Switch to English



Factsheet Down to Earth tentang Lembaga-lembaga Keuangan Internasional

No 30, Juli 2003


LKI di Indonesia

LKI adalah singkatan dari Lembaga-lembaga Keuangan Internasional atau International Financial Institutions (IFIs). LKI merupakan organisasi internasional, yang beranggotakan beberapa pemerintahan negara, biasanya negara maju. Mereka meminjamkan uang kepada negara berkembang. LKI yang paling menonjol adalah Kelompok Bank Dunia, Dana Moneter Internasional (IMF) dan Asian Development Bank (ADB). LKI juga dikenal sebagai Bank-bank Pembangunan Multilateral (Multilateral Development Banks).

Seri Factsheet bulanan tentang LKI ini menyajikan informasi tentang kiprah mereka di Indonesia.


Indonesia Pasca IMF

Perdebatan mengenai perlu tidaknya Indonesia memutuskan hubungan dengan IMF (Dana Moneter Internasional) telah berlangsung cukup lama. Tetapi baru-baru ini, persoalan tersebut menjadi topik yang menghangat kembali sehubungan dengan akan berakhirnya program reformasi ekonomi Indonesia dengan IMF pada Desember 2003. Mengingat keterlibatan IMF selama ini, pilihan-pilihan dan konsekuensi apa yang dimiliki Indonesia pasca IMF ?

Entri dari kumpulan data
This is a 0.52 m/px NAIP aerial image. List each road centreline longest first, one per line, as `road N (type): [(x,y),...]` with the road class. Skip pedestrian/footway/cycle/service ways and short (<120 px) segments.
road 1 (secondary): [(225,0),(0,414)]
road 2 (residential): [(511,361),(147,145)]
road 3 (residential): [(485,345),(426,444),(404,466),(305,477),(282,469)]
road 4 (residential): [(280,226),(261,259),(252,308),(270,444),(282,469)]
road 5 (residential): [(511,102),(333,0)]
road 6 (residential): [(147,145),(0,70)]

* _Deskripsi Tugas_
Tulis lanjutan teks tentang Indonesia pasca IMF, dimulai tepat setelah kalimat terakhir yang tercantum.

* _Jawaban Tugas_
Keterlibatan IMF selama ini

Hubungan intensif Indonesia dengan IMF dimulai sejak Indonesia menerima tawaran IMF untuk melaksanakan program reformasi ekonomi setelah terjadinya krisis Asia tahun 1997 (lihat LKI DTE no 2. Kerjasama IMF dengan Indonesia dilaksanakan dalam bentuk berbagai program yang akan dilaksanakan oleh Indonesia dan butir-butir program itu dicantumkan dalam Letter of Intent (LoI). Program-program ini pada hakikatnya merupakan prasyarat (conditionalities) untuk pencairan dana pinjaman IMF sesuai dengan jadual yang telah ditetapkan.Kerja sama semacam ini dalam skema IMF termasuk dalam kategori Fasilitas Dana Perpanjangan (Extended Fund Facility / EFF).

Kontrak dengan IMF ini telah berlangsung selama tiga periode seperti terlihat pada tabel berikut:

Posisi Kesepakatan Keuangan Indonesia-IMF (per 31 Maret 2003)
Jenis Disetujui Berakhir Pinjaman yang disetujui (US$ milyar) Pinjaman yang dicairkan (US$ milyar)
Stand-by loan (program pinjaman bersyarat) 5 November 1997 25 Agustus 1998 10,83 4,76
Fasilitas Dana Perpanjangan (EFF) 25 Agustus 1998 4 Februari 2000 6,99 4,93
Fasilitas Dana Perpanjangan (EFF) 4 Februari 2000 31 Desember 2003 4,72 2,94 (sampai Maret 2003)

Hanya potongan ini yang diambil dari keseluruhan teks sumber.